我有几个描述对象属性的Item对象
import scrapy
class FullName(scrapy.Item):
first = scrapy.Field()
second = scrapy.Field()
middle = scrapy.Field()
class Physical(scrapy.Item):
growth = scrapy.Field()
weight = scrapy.Field()
hair = scrapy.Field()
我有物品,属于主题。
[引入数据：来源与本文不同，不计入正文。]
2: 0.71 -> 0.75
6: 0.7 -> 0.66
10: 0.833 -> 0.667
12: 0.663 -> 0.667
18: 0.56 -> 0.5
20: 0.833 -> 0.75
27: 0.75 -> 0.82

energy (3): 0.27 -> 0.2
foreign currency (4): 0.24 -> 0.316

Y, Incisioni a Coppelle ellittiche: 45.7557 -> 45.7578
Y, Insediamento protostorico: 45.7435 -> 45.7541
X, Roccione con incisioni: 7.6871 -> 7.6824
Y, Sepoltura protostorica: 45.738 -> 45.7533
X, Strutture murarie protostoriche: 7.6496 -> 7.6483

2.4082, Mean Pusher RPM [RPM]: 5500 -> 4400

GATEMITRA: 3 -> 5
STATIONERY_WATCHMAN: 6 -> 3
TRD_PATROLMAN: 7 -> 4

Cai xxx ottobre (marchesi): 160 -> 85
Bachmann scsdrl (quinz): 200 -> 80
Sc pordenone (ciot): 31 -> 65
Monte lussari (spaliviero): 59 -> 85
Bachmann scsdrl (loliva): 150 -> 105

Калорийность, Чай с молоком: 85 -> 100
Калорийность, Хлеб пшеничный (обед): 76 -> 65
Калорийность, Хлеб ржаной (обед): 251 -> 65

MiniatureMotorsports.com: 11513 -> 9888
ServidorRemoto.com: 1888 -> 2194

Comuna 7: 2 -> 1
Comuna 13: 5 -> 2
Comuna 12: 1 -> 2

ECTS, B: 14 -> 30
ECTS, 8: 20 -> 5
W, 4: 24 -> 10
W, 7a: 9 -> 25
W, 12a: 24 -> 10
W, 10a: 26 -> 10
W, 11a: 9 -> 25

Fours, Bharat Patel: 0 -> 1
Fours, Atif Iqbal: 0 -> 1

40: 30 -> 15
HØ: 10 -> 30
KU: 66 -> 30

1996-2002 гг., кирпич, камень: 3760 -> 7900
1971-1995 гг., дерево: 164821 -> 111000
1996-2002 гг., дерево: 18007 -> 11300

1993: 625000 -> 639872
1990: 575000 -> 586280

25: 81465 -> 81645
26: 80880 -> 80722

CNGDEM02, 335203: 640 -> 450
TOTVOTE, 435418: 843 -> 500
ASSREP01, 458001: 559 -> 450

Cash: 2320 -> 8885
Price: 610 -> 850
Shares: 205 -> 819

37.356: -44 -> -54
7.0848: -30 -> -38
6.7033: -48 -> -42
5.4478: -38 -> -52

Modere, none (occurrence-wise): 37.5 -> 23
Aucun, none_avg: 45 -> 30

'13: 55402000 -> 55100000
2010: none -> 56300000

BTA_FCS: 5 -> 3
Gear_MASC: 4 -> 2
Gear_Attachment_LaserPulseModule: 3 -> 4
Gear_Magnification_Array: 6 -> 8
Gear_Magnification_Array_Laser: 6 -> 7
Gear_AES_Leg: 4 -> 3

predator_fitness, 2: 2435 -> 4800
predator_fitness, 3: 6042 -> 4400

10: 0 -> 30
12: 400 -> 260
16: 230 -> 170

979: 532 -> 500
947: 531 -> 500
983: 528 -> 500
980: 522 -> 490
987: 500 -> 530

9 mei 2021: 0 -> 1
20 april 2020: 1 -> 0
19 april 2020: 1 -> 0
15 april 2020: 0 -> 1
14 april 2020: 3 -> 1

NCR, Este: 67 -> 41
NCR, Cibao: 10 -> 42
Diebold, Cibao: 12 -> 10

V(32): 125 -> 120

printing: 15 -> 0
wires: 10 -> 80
作为字段,我想插入对象的Item属性
class Human(scrapy.Item):
sex = scrapy.Field()
age = scrapy.Field()
physical = <...Physical Item>
full_name = <...FullName Item>
所以当您将数据导出到具有指定嵌套的结构
时{
age: 23,
sex: male,
full_name: {first: test, second: test, middle: test}
physical: {growth: 90, height: 190, hair: blonde},
...
}
嵌套可以达到任何深度。
我是用Scrapy做的吗?什么结构的蜘蛛?在关于extending item和loaders的scrapy文档中,我找不到。或者我选择了错误的工具,我需要手动完成?
UPD。关于蜘蛛。
蜘蛛的结构是什么?如您所知,我们需要将“物理”字段与蜘蛛PhysicalSpider关联,后者传递当前URL。怎么样?请帮我。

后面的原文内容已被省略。